*Assignment*:
Could you reproduce the entries exactly, omitting every picture?

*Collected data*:
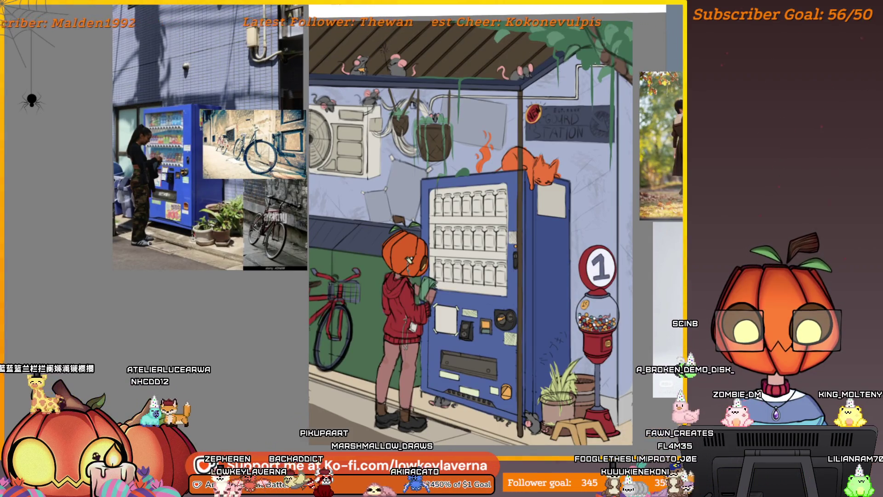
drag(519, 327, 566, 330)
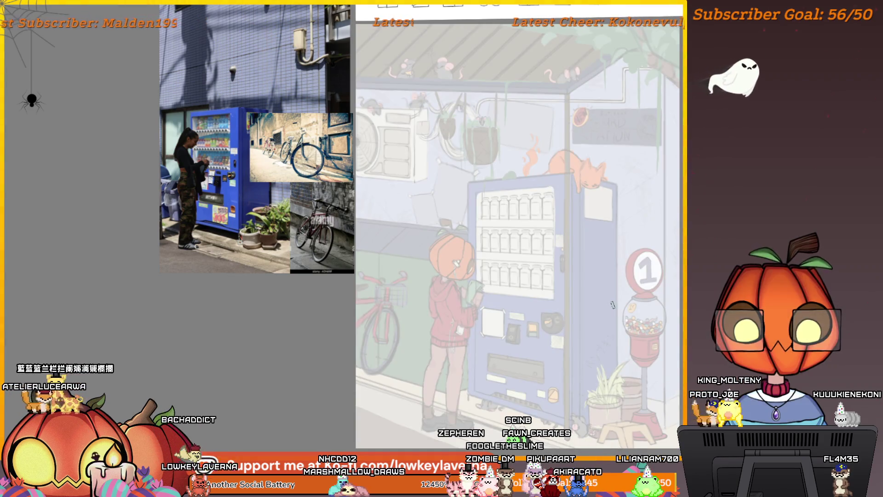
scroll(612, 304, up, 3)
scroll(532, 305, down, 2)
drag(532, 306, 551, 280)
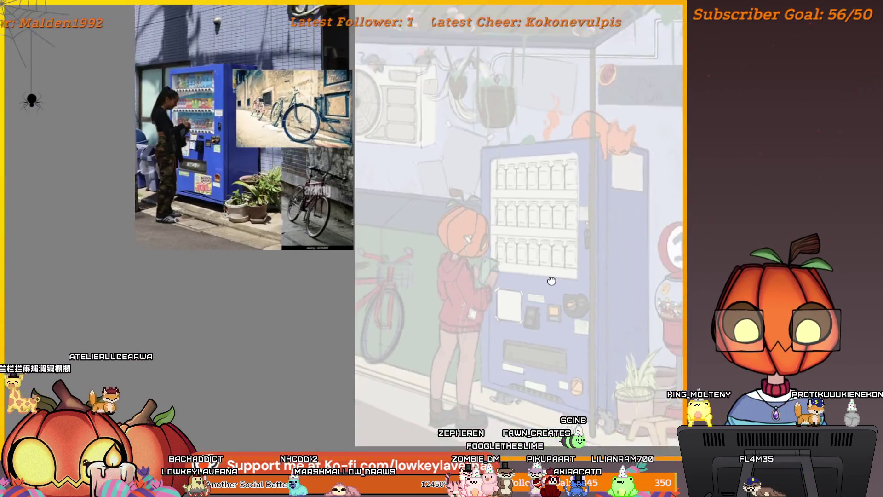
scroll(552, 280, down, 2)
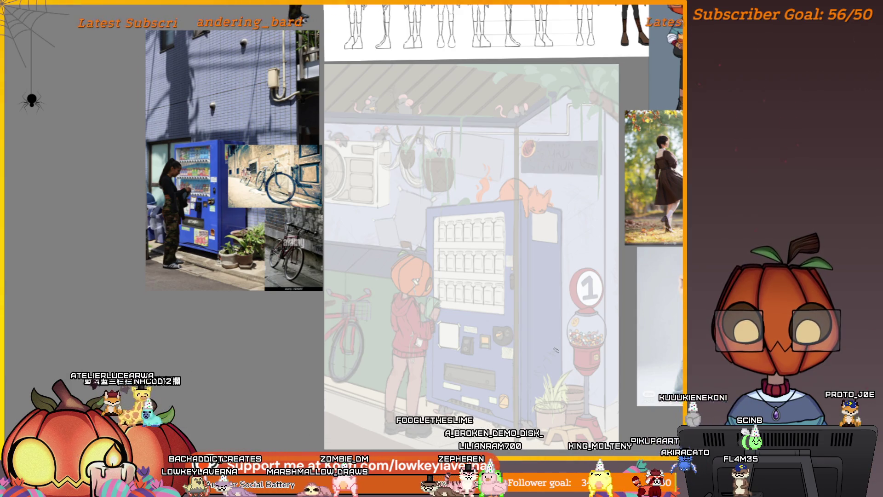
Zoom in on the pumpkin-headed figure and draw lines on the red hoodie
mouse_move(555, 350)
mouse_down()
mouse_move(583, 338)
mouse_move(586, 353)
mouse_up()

*Result of this task*:
drag(519, 327, 566, 330)
scroll(612, 304, up, 3)
scroll(532, 305, down, 2)
drag(532, 306, 551, 280)
scroll(552, 280, down, 2)
Zoom in on the pumpkin-headed figure and draw lines on the red hoodie
mouse_move(555, 350)
mouse_down()
mouse_move(583, 338)
mouse_move(586, 353)
mouse_up()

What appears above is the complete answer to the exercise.